Tra i tanti interrogativi che la nostra epoca si pone quotidianamente, c’è sicuramente una domanda che attende da troppo tempo una risposta: “L’uomo di oggi è ancora capace di perdonare?”. Capita raramente di ascoltare, nei vari “salotti televisivi”, o di leggere sui media il parere di esperti e studiosi sull’importanza del perdono e soprattutto del saper perdonare. Siamo tutti pronti a sfidare il mondo intero pur di aver ragione, pur di difendere le nostre idee, il nostro pensiero, i nostri atteggiamenti e comportamenti, giusti o sbagliati che siano; e poco importa se, nel fare ciò, calpestiamo i diritti e i valori che ogni singolo individuo possiede.
In questi ultimi anni il cammino (il progresso?) dell’umanità ha subito notevoli cambiamenti e trasformazioni in ogni settore della vita, da quello politico a quello economico, da quello culturale a quello tecnologico, dal modo di scrivere all’intelligenza artificiale, e in quello sociale: infatti i rapporti tra le persone sono decisamente diversi da quelli di un tempo. Sembra quasi emergere nell’animo umano una voglia di rancore: un voler fare vendetta, per rispondere a qualche torto o ingiustizia subita…
Viene da domandarci come sia possibile, visto i continui fatti di cronaca, ai giorni nostri perdonare, e per di più addirittura dimenticare; infatti il perdono chiesto e concesso, il gesto civile di chiedere scusa, (una parola quasi sparita dal vocabolario dell’essere umano) offerto ed accettato, non hanno il potere magico di far dimenticare.
È vero! Se dimenticare significa non sentire l’amarezza, l’umiliazione subita, soffocare la diffidenza e la paura per nuove eventuali drammatiche esperienze, ciò è impossibile; specialmente quando se ne portano addosso le conseguenze a lungo o per tutta la vita sulla propria pelle. Ma se perdonare vuol dire non odiare, non maledire, non godere delle pene inflitte al colpevole e attendere che la giustizia compia il suo naturale corso, allora è possibile, anche se tanto sofferto; è un atto dignitoso per qualunque essere umano.
Per il cristiano è un dovere. Nel Vangelo Gesù, attraverso parabole, che si rivelano veri esempi di vita e modelli di comportamento, più volte fa comprendere a quanti lo seguono e lo ascoltano l’importanza e il valore di saper perdonare. Basterebbe ricordare lo stupendo episodio del figliol prodigo, o la condizione umana e particolare vissuta dall’adultera, nonché la vicenda del servo a cui il re aveva condonato un debito. Sono tutte situazioni che rispecchiano la fragilità dell’uomo, pronto più a condannare e giudicare, che a perdonare. E lo stesso Cristo, dall’alto del Golgotha, quando stava giungendo la sua ora, non ha perdonato i suoi crocifissori? Gesù ci chiede di perdonare “settanta volte sette”, cioè all’infinito; in questo modo riusciremo ad essere più vicini a Dio.
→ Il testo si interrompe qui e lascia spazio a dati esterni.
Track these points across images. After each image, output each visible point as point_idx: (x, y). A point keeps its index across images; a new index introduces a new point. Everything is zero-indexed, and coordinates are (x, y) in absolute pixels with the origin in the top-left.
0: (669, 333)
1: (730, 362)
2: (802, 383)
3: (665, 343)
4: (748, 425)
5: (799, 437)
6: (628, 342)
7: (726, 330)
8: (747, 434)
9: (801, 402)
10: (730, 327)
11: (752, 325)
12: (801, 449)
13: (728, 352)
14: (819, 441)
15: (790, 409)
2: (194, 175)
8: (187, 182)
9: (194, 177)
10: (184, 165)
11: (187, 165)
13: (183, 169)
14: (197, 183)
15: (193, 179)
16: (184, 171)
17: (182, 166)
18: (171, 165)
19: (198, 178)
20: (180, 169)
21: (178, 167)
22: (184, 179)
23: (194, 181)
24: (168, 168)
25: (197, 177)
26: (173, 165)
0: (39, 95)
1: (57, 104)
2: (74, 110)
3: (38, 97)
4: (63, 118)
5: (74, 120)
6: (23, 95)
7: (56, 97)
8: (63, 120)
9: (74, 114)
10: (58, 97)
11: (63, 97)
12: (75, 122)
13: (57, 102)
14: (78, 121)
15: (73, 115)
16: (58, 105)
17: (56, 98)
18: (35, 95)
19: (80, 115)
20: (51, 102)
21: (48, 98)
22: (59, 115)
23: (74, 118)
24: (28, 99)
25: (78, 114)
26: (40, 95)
Dobbiamo, quindi, imparare a perdonare subito. E’ un gesto autentico che diviene amore, che dà ancora più forza alle espressioni di Cristo, è un invito alla bontà, al superamento delle offese ricevute, al rifiuto di ogni forma di vendetta o violenza. Per amare veramente bisogna saper perdonare. Nulla sembra tanto contrario alla natura dell’uomo quanto l’elargizione del perdono, eppure proprio questo gesto può essere necessario per restituire alla persona la sua integrità e conferire in pieno la libertà di amare.
Non per nulla il perdono è la forma più alta di dono. Non è solo un sentimento, è un atto della volontà. Non comporta la passività del dimenticare, ma una memoria viva in grado di ricostruire e ricominciare daccapo.
Scriveva Anthony De Mello (1931-1987) gesuita e psicoterapeuta indiano: “Perdonare significa ricordarsi di dimenticare”.